Em Campina Grande do Sul, a força do vento foi suficiente para arrancar o telhado de um barracão inteiro. O impacto atingiu veículos estacionados, mas, por sorte, não houve registro de feridos. O volume de água impressiona pela velocidade com que caiu.
Dados da estação hidrológica local apontam que choveu 55,4 milímetros em apenas 15 minutos. Esse volume representa quase 20% de toda a chuva esperada para o mês. É um cenário onde o escoamento urbano simplesmente não consegue dar conta da demanda.
O novo alerta da Defesa Civil
Um ponto que merece atenção especial nesta ocorrência foi o uso da tecnologia cell broadcast.
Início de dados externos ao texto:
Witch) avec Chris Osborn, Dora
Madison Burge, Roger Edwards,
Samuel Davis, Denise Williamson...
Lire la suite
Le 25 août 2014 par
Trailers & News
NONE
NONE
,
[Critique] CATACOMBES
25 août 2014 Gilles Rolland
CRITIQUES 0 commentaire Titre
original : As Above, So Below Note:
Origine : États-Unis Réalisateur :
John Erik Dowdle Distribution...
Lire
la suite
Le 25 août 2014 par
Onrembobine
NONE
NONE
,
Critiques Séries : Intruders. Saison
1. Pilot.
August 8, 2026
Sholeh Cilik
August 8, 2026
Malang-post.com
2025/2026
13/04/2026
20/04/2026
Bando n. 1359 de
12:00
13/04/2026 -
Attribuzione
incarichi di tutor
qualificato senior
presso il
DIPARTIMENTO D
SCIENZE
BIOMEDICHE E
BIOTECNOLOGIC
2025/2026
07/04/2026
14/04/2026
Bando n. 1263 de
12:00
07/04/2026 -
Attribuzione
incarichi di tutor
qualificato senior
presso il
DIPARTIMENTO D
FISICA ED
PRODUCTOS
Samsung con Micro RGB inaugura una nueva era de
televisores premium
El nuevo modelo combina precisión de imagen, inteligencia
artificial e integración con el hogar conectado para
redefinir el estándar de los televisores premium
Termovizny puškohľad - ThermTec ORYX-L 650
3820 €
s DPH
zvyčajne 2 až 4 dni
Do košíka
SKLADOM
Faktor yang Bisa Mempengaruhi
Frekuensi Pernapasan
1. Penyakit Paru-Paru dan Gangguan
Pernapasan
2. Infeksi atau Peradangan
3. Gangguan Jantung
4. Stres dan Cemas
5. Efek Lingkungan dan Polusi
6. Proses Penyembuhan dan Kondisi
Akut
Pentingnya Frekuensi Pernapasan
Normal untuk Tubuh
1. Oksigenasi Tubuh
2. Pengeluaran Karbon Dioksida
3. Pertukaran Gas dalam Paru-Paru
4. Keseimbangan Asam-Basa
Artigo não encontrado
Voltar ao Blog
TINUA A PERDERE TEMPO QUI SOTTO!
Segundo a Defesa Civil, esta foi a primeira vez que as cidades de Londrina e Campina Grande do Sul receberam o alerta de emergência diretamente nos celulares.
O sistema dispara mensagens sonoras e visuais para aparelhos em áreas de risco, sem que o cidadão precise de cadastro prévio. É um avanço necessário, pois o aviso prévio pode ser a diferença entre salvar a vida ou ser pego de surpresa por rajadas de vento e granizo.
Em Londrina, no norte do estado, a situação foi crítica na região leste. Pelo menos 10 casas foram destelhadas e 18 árvores vieram ao chão. O impacto na rede elétrica foi imediato, deixando mais de mil imóveis no escuro, conforme dados da Copel.
Infraestrutura sob pressão constante
O cenário relatado por moradores é de desolação. Em um dos casos, um casal ficou preso por quatro horas dentro de casa após uma árvore cair sobre o portão. Em outros pontos, a água invadiu residências, destruindo móveis e a história de famílias inteiras.
As rodovias também sentiram o golpe. A BR-116, principal ligação entre Curitiba e o interior, registrou pontos de alagamento perigosos. A concessionária Arteris Régis Bittencourt precisou intensificar o monitoramento para garantir a segurança dos motoristas que trafegavam sob chuva intensa.
O que vemos aqui não é apenas um “azar” climático. É um aviso de que nossas cidades precisam de planos de contingência mais robustos. Quando 20% da chuva do mês cai em 15 minutos, qualquer falha na manutenção de bueiros ou podas de árvores vira uma catástrofe.
Ventos ultrapassam os 100 km/h
As medições oficiais confirmam a violência do temporal. Em Joaquim Távora, o Inmet registrou rajadas impressionantes de 104 km/h. Em Paranaguá, no litoral, os ventos chegaram a 72 km/h, mostrando que a instabilidade varreu o estado de ponta a ponta.
A Defesa Civil segue nas ruas distribuindo lonas e avaliando os danos estruturais. O momento é de análise técnica sobre como melhorar a resposta imediata. O uso do alerta via celular é um passo gigante, mas a infraestrutura física ainda precisa acompanhar a tecnologia.
O paranaense agora lida com o prejuízo material. Mas o debate que fica é sobre a urgência de adaptação das cidades para esses novos padrões climáticos. Não se trata mais de se vai chover forte, mas de quando será a próxima vez e se estaremos prontos.
A previsão indica que a instabilidade pode continuar em algumas regiões. Por isso, a orientação dos órgãos de segurança é manter a atenção redobrada aos avisos oficiais. O clima mudou, e a nossa forma de encarar a prevenção também precisa mudar urgentemente.